## TASK TO CARRY OUT
Among the entries below, find each line with "CreationDate" and show it.

## INPUT DATA
# # # # # # #
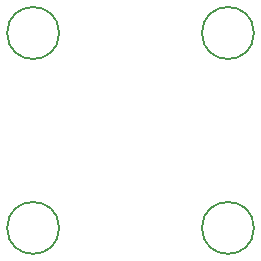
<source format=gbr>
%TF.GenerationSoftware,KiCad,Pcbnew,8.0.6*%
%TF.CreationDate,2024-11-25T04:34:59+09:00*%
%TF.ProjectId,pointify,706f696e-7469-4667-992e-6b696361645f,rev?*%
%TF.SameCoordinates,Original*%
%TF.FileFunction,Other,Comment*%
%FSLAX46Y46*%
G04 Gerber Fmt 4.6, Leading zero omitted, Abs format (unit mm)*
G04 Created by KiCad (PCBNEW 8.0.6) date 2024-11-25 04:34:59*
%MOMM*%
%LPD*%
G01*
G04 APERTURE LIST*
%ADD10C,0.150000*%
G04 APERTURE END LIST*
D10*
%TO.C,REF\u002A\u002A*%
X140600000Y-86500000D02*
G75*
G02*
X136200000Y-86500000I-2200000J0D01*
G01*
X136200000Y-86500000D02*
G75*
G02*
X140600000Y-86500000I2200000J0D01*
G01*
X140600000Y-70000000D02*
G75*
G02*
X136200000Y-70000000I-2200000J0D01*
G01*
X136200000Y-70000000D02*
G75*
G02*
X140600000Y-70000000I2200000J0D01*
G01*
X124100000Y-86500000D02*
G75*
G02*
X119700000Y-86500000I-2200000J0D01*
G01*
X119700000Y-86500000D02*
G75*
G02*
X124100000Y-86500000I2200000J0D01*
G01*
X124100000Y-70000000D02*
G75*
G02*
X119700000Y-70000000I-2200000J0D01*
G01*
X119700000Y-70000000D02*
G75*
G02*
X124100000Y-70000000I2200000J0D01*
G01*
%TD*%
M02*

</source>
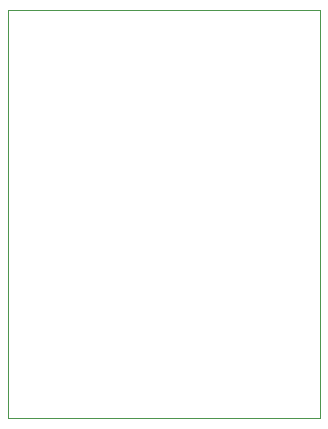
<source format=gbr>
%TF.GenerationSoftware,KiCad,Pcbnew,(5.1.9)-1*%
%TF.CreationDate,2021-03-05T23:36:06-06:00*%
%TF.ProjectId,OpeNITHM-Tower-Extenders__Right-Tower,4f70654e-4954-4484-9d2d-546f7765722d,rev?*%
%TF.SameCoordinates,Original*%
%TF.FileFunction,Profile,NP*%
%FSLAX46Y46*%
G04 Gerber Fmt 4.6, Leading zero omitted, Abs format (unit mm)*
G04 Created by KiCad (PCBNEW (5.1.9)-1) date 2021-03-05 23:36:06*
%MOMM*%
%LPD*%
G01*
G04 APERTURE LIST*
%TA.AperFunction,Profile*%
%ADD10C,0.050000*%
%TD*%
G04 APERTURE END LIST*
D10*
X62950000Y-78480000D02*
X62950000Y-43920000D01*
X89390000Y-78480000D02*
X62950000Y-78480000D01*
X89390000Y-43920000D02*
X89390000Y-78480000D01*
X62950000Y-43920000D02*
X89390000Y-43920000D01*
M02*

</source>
# # # # # # #
## COMPLETED TASK
%TF.CreationDate,2024-11-25T04:34:59+09:00*%
%TF.CreationDate,2021-03-05T23:36:06-06:00*%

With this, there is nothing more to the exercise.